Patients at the Heart of Research: IMP’s Role in the SIMPATHIC Drug Repurposing Project
The SIMPATHIC project continues to make important progress in advancing drug repurposing for rare neurological, neurometabolic, and neuromuscular disorders. As highlighted in the consortium’s latest newsletter , the initiative brings together cutting-edge computational science, innovative clinical trial approaches, and strong patient involvement to accelerate access to potential therapies. IMP is proud to be an active partner alongside other patient organisations in this ambitious Horizon Europe–funded programme, contributing across multiple work packages and ensuring the patient voice remains at the heart of the project.
A key area of IMP’s involvement is in shaping the clinical direction of the project. Jo de Bry, IMP’s Director of Development and Operations, sits on the Clinical Trial Steering Committee, ensuring that trial design is fully informed by patient needs and real-life considerations. This includes significant work on the potential clinical trial of Sildenafil for patients with Leigh Syndrome, a trial with meaningful potential for families affected by this severe mitochondrial disorder. Jo provides guidance on visit schedules, assessments, drug delivery and patient recruitment strategies, helping to ensure that the trial is developed with patients and families firmly in mind. Additionally, the submission of an in-depth Scientific Advice request to the European Medicines Agency (EMA), with a response expected between January and February 2026, marks a crucial milestone in validating SIMPATHIC’s planned clinical trial design.

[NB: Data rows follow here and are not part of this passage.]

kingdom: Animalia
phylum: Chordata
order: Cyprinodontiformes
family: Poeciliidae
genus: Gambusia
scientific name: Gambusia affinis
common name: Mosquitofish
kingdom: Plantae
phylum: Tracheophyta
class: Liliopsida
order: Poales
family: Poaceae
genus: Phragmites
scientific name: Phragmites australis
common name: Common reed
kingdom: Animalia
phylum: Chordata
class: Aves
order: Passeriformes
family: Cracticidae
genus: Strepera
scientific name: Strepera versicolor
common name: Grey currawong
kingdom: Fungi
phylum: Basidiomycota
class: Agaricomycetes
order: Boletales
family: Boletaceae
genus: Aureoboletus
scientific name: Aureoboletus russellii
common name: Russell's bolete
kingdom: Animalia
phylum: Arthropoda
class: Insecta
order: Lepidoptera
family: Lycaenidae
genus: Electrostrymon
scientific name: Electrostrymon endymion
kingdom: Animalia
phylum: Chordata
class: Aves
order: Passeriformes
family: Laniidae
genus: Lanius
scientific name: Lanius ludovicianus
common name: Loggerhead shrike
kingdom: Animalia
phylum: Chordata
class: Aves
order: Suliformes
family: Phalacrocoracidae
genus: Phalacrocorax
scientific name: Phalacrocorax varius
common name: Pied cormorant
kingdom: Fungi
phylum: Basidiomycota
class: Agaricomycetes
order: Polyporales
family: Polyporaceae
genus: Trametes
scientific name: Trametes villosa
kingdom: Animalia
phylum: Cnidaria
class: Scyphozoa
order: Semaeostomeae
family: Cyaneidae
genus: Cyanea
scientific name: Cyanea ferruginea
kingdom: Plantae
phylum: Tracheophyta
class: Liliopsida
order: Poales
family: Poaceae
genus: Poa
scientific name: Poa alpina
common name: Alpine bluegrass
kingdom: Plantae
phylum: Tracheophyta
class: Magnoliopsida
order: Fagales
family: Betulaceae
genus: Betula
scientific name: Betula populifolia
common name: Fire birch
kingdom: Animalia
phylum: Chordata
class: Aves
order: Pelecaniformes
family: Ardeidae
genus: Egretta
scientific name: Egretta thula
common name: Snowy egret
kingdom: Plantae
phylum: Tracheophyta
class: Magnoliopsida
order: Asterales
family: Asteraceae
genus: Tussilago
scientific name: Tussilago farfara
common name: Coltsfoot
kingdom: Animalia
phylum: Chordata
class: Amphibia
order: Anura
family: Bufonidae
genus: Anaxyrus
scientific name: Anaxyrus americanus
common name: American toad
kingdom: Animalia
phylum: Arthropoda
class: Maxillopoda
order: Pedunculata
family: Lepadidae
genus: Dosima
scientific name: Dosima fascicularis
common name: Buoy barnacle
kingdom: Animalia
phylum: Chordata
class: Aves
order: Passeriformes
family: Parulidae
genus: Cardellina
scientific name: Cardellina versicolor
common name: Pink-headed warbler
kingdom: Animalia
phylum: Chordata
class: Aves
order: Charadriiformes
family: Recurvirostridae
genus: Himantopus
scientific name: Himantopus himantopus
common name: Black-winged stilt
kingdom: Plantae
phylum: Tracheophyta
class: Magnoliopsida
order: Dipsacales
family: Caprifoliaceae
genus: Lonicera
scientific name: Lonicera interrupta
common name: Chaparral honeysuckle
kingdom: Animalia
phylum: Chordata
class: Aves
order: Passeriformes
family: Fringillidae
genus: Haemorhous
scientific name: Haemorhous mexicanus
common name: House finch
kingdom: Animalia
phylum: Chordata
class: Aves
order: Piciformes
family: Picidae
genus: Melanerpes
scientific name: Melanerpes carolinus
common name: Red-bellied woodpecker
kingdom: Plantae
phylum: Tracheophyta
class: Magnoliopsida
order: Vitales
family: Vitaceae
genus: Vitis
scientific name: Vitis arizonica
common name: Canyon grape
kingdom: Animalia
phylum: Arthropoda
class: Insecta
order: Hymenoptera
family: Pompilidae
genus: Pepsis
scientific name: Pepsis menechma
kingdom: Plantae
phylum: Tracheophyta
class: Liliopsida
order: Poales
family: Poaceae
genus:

Jo gave a presentation on the importance of patient feedback in clinical trial design and patient recruitment strategies at the SIMPATHIC Annual Meeting on 1 December. She reinforced how essential it is to co-develop trial materials and recruitment pathways with patients to improve clarity, reduce burden and increase meaningful participation.
IMP Chair, Paula Morandi plays an equally important role, representing the mitochondrial disease community on the SIMPATHIC Multi-Stakeholder Advisory Board. Her participation ensures that patient organisations have a strong influence on the project’s strategic priorities and that the lived experiences of those with rare diseases are embedded across SIMPATHIC’s work.
Beyond governance, IMP is working with other partners on capacity-building activities that will have long-term benefits for patient communities. A major initiative is the training programme for patient advocates on drug repurposing, developed collaboratively and to be delivered through EUPATI. This programme will provide patient advocates with accessible, structured knowledge on drug repurposing—from the underlying science to regulatory processes—empowering them to engage more effectively in research, policy development and clinical trial planning.
The scientific foundation of SIMPATHIC’s drug repurposing efforts is also highlighted in the latest newsletter. The project makes extensive use of knowledge graphs, which organise information about diseases, genes, proteins and drugs into interconnected networks. These networks can then be analysed using Graph Neural Networks (GNNs)—a form of Artificial Intelligence that learns from how different pieces of data are linked. In simple terms, GNNs examine a huge web of connections and can spot patterns and potential treatment opportunities that humans might not easily see. This helps researchers identify existing medicines that could potentially be repurposed more quickly and efficiently for rare disorders. A recent publication in Computers in Biology and Medicine explains how this approach provides an innovative foundation for discovering new therapeutic options.
Clinical innovation is another essential element of SIMPATHIC’s strategy. The consortium recently presented its novel basket trial design at ICIEM 2025 (International Congress of Inborn Errors of Metabolism). This innovative model allows multiple rare disease indications to be evaluated within a single trial structure, increasing efficiency and potentially speeding up patient access to promising therapies.
Other significant updates across the project include the harmonisation of multiple semantic knowledge graphs into a single comprehensive resource, and important enhancements to the Biovista Vizit platform. The Biovista Vizit platform has also been enhanced with new data sources, including clinicaltrials.gov, allowing researchers to visually explore clinical trial information alongside scientific evidence. These updates—building on earlier additions such as Human Phenotype Ontology and Protein Data Bank data—make Vizit a more powerful tool for identifying promising drug repurposing opportunities.
As SIMPATHIC prepares for its next consortium meeting in mid-2026, IMP remains committed to ensuring that the perspectives of patients and their families drive the project’s direction and outcomes. By contributing to clinical steering, participating in the development of patient advocacy training, offering strategic guidance and presenting on patient-centred approaches, IMP—working alongside fellow patient organisations—continues to strengthen the impact and relevance of this important European initiative for the rare disease community.